## Exercise brief
Each record is to be given again without alteration.

## Supplied material

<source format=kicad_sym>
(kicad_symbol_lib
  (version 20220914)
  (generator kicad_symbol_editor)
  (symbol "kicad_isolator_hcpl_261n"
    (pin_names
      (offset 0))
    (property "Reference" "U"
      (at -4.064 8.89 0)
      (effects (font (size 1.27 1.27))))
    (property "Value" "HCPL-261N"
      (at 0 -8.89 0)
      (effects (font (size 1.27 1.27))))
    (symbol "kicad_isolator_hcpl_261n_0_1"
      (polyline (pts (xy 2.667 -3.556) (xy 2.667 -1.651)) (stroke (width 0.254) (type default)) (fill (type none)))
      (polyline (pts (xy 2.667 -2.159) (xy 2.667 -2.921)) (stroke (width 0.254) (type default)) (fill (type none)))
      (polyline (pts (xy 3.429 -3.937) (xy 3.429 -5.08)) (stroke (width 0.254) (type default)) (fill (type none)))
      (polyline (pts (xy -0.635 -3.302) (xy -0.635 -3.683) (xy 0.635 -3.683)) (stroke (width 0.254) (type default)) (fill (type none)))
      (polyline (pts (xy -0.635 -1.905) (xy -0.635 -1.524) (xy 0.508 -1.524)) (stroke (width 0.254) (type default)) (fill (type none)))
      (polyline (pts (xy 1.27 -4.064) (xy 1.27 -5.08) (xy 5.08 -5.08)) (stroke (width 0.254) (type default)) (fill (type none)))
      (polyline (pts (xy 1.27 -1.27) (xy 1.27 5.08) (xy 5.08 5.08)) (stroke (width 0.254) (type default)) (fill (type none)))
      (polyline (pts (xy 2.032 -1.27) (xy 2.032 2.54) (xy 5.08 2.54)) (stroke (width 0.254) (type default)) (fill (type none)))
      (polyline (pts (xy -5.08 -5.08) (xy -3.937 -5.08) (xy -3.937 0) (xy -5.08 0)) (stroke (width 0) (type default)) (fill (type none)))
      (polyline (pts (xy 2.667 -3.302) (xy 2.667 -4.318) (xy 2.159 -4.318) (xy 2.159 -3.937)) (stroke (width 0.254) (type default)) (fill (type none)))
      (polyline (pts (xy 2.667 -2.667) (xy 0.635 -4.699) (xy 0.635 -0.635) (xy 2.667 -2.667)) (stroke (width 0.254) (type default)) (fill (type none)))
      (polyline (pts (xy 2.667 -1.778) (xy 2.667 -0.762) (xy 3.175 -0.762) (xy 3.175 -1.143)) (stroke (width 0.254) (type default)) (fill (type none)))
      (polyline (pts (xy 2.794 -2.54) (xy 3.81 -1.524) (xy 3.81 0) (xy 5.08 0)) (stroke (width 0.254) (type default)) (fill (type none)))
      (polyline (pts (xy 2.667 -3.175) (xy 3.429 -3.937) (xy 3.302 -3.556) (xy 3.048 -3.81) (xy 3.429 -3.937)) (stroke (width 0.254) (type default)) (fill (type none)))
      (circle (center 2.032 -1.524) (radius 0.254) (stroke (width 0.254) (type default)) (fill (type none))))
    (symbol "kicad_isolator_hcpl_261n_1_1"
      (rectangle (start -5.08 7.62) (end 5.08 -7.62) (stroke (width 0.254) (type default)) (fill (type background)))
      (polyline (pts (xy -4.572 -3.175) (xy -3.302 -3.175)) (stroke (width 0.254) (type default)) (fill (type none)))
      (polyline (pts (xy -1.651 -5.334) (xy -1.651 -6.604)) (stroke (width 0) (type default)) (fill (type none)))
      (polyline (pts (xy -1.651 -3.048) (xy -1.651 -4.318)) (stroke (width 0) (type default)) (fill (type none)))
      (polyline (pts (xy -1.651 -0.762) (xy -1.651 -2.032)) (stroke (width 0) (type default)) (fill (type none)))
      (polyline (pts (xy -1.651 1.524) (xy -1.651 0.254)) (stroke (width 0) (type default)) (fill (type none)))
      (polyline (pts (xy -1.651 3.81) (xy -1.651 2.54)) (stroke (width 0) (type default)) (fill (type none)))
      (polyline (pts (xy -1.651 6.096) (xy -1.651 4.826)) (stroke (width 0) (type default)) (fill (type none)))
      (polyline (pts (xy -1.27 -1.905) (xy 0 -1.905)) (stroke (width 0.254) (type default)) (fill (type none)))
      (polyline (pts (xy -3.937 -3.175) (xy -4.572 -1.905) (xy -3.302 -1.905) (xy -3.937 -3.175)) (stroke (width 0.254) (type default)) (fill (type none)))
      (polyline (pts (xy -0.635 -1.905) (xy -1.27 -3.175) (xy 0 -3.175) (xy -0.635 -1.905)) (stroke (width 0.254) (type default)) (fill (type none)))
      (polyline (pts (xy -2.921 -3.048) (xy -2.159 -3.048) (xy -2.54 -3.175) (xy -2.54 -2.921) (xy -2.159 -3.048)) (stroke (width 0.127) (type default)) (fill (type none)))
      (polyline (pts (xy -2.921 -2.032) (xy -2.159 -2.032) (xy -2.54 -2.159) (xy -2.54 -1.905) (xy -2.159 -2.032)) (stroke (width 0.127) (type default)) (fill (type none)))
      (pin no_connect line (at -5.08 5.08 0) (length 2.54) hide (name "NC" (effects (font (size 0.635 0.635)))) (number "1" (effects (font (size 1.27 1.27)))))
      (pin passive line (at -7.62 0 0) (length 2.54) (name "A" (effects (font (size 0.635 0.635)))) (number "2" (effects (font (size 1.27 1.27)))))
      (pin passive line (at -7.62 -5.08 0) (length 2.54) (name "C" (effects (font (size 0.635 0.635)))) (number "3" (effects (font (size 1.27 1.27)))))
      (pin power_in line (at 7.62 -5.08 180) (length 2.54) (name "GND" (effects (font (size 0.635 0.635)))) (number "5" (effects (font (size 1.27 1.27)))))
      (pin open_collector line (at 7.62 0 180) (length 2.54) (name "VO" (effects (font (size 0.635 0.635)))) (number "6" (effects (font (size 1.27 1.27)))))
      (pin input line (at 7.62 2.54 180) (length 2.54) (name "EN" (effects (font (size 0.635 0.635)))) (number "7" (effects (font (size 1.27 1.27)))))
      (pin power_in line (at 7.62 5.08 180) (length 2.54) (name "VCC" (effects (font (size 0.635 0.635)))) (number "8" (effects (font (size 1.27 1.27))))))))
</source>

## Exercise response
<source format=kicad_sym>
(kicad_symbol_lib
  (version 20220914)
  (generator kicad_symbol_editor)
  (symbol "kicad_isolator_hcpl_261n"
    (pin_names
      (offset 0))
    (property "Reference" "U"
      (at -4.064 8.89 0)
      (effects (font (size 1.27 1.27))))
    (property "Value" "HCPL-261N"
      (at 0 -8.89 0)
      (effects (font (size 1.27 1.27))))
    (symbol "kicad_isolator_hcpl_261n_0_1"
      (polyline (pts (xy 2.667 -3.556) (xy 2.667 -1.651)) (stroke (width 0.254) (type default)) (fill (type none)))
      (polyline (pts (xy 2.667 -2.159) (xy 2.667 -2.921)) (stroke (width 0.254) (type default)) (fill (type none)))
      (polyline (pts (xy 3.429 -3.937) (xy 3.429 -5.08)) (stroke (width 0.254) (type default)) (fill (type none)))
      (polyline (pts (xy -0.635 -3.302) (xy -0.635 -3.683) (xy 0.635 -3.683)) (stroke (width 0.254) (type default)) (fill (type none)))
      (polyline (pts (xy -0.635 -1.905) (xy -0.635 -1.524) (xy 0.508 -1.524)) (stroke (width 0.254) (type default)) (fill (type none)))
      (polyline (pts (xy 1.27 -4.064) (xy 1.27 -5.08) (xy 5.08 -5.08)) (stroke (width 0.254) (type default)) (fill (type none)))
      (polyline (pts (xy 1.27 -1.27) (xy 1.27 5.08) (xy 5.08 5.08)) (stroke (width 0.254) (type default)) (fill (type none)))
      (polyline (pts (xy 2.032 -1.27) (xy 2.032 2.54) (xy 5.08 2.54)) (stroke (width 0.254) (type default)) (fill (type none)))
      (polyline (pts (xy -5.08 -5.08) (xy -3.937 -5.08) (xy -3.937 0) (xy -5.08 0)) (stroke (width 0) (type default)) (fill (type none)))
      (polyline (pts (xy 2.667 -3.302) (xy 2.667 -4.318) (xy 2.159 -4.318) (xy 2.159 -3.937)) (stroke (width 0.254) (type default)) (fill (type none)))
      (polyline (pts (xy 2.667 -2.667) (xy 0.635 -4.699) (xy 0.635 -0.635) (xy 2.667 -2.667)) (stroke (width 0.254) (type default)) (fill (type none)))
      (polyline (pts (xy 2.667 -1.778) (xy 2.667 -0.762) (xy 3.175 -0.762) (xy 3.175 -1.143)) (stroke (width 0.254) (type default)) (fill (type none)))
      (polyline (pts (xy 2.794 -2.54) (xy 3.81 -1.524) (xy 3.81 0) (xy 5.08 0)) (stroke (width 0.254) (type default)) (fill (type none)))
      (polyline (pts (xy 2.667 -3.175) (xy 3.429 -3.937) (xy 3.302 -3.556) (xy 3.048 -3.81) (xy 3.429 -3.937)) (stroke (width 0.254) (type default)) (fill (type none)))
      (circle (center 2.032 -1.524) (radius 0.254) (stroke (width 0.254) (type default)) (fill (type none))))
    (symbol "kicad_isolator_hcpl_261n_1_1"
      (rectangle (start -5.08 7.62) (end 5.08 -7.62) (stroke (width 0.254) (type default)) (fill (type background)))
      (polyline (pts (xy -4.572 -3.175) (xy -3.302 -3.175)) (stroke (width 0.254) (type default)) (fill (type none)))
      (polyline (pts (xy -1.651 -5.334) (xy -1.651 -6.604)) (stroke (width 0) (type default)) (fill (type none)))
      (polyline (pts (xy -1.651 -3.048) (xy -1.651 -4.318)) (stroke (width 0) (type default)) (fill (type none)))
      (polyline (pts (xy -1.651 -0.762) (xy -1.651 -2.032)) (stroke (width 0) (type default)) (fill (type none)))
      (polyline (pts (xy -1.651 1.524) (xy -1.651 0.254)) (stroke (width 0) (type default)) (fill (type none)))
      (polyline (pts (xy -1.651 3.81) (xy -1.651 2.54)) (stroke (width 0) (type default)) (fill (type none)))
      (polyline (pts (xy -1.651 6.096) (xy -1.651 4.826)) (stroke (width 0) (type default)) (fill (type none)))
      (polyline (pts (xy -1.27 -1.905) (xy 0 -1.905)) (stroke (width 0.254) (type default)) (fill (type none)))
      (polyline (pts (xy -3.937 -3.175) (xy -4.572 -1.905) (xy -3.302 -1.905) (xy -3.937 -3.175)) (stroke (width 0.254) (type default)) (fill (type none)))
      (polyline (pts (xy -0.635 -1.905) (xy -1.27 -3.175) (xy 0 -3.175) (xy -0.635 -1.905)) (stroke (width 0.254) (type default)) (fill (type none)))
      (polyline (pts (xy -2.921 -3.048) (xy -2.159 -3.048) (xy -2.54 -3.175) (xy -2.54 -2.921) (xy -2.159 -3.048)) (stroke (width 0.127) (type default)) (fill (type none)))
      (polyline (pts (xy -2.921 -2.032) (xy -2.159 -2.032) (xy -2.54 -2.159) (xy -2.54 -1.905) (xy -2.159 -2.032)) (stroke (width 0.127) (type default)) (fill (type none)))
      (pin no_connect line (at -5.08 5.08 0) (length 2.54) hide (name "NC" (effects (font (size 0.635 0.635)))) (number "1" (effects (font (size 1.27 1.27)))))
      (pin passive line (at -7.62 0 0) (length 2.54) (name "A" (effects (font (size 0.635 0.635)))) (number "2" (effects (font (size 1.27 1.27)))))
      (pin passive line (at -7.62 -5.08 0) (length 2.54) (name "C" (effects (font (size 0.635 0.635)))) (number "3" (effects (font (size 1.27 1.27)))))
      (pin power_in line (at 7.62 -5.08 180) (length 2.54) (name "GND" (effects (font (size 0.635 0.635)))) (number "5" (effects (font (size 1.27 1.27)))))
      (pin open_collector line (at 7.62 0 180) (length 2.54) (name "VO" (effects (font (size 0.635 0.635)))) (number "6" (effects (font (size 1.27 1.27)))))
      (pin input line (at 7.62 2.54 180) (length 2.54) (name "EN" (effects (font (size 0.635 0.635)))) (number "7" (effects (font (size 1.27 1.27)))))
      (pin power_in line (at 7.62 5.08 180) (length 2.54) (name "VCC" (effects (font (size 0.635 0.635)))) (number "8" (effects (font (size 1.27 1.27))))))))
</source>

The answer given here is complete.